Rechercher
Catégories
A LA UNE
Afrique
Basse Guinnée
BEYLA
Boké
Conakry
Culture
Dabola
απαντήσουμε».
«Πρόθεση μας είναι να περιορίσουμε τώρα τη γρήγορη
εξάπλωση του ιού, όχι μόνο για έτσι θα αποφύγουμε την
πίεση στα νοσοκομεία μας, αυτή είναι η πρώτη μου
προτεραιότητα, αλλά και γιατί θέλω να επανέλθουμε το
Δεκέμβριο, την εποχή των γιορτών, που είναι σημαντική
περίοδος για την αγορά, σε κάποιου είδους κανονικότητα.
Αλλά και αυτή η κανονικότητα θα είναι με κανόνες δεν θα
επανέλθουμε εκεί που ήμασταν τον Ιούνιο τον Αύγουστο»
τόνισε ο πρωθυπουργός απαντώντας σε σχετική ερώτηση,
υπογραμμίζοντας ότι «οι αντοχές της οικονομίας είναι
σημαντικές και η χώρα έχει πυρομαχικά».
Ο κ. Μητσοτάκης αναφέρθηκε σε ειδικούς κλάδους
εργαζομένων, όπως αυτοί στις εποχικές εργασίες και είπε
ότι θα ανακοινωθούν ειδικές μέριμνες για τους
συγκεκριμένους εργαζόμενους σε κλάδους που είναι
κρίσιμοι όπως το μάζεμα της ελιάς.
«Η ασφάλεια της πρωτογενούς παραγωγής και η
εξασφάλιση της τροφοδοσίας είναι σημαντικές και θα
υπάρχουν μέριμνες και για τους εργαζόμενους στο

^^^^^^^^

ACTIVITY: Could you give the data above again, exact in every line?

WRITTEN SOLUTION:
Rechercher
Catégories
A LA UNE
Afrique
Basse Guinnée
BEYLA
Boké
Conakry
Culture
Dabola
απαντήσουμε».
«Πρόθεση μας είναι να περιορίσουμε τώρα τη γρήγορη
εξάπλωση του ιού, όχι μόνο για έτσι θα αποφύγουμε την
πίεση στα νοσοκομεία μας, αυτή είναι η πρώτη μου
προτεραιότητα, αλλά και γιατί θέλω να επανέλθουμε το
Δεκέμβριο, την εποχή των γιορτών, που είναι σημαντική
περίοδος για την αγορά, σε κάποιου είδους κανονικότητα.
Αλλά και αυτή η κανονικότητα θα είναι με κανόνες δεν θα
επανέλθουμε εκεί που ήμασταν τον Ιούνιο τον Αύγουστο»
τόνισε ο πρωθυπουργός απαντώντας σε σχετική ερώτηση,
υπογραμμίζοντας ότι «οι αντοχές της οικονομίας είναι
σημαντικές και η χώρα έχει πυρομαχικά».
Ο κ. Μητσοτάκης αναφέρθηκε σε ειδικούς κλάδους
εργαζομένων, όπως αυτοί στις εποχικές εργασίες και είπε
ότι θα ανακοινωθούν ειδικές μέριμνες για τους
συγκεκριμένους εργαζόμενους σε κλάδους που είναι
κρίσιμοι όπως το μάζεμα της ελιάς.
«Η ασφάλεια της πρωτογενούς παραγωγής και η
εξασφάλιση της τροφοδοσίας είναι σημαντικές και θα
υπάρχουν μέριμνες και για τους εργαζόμενους στο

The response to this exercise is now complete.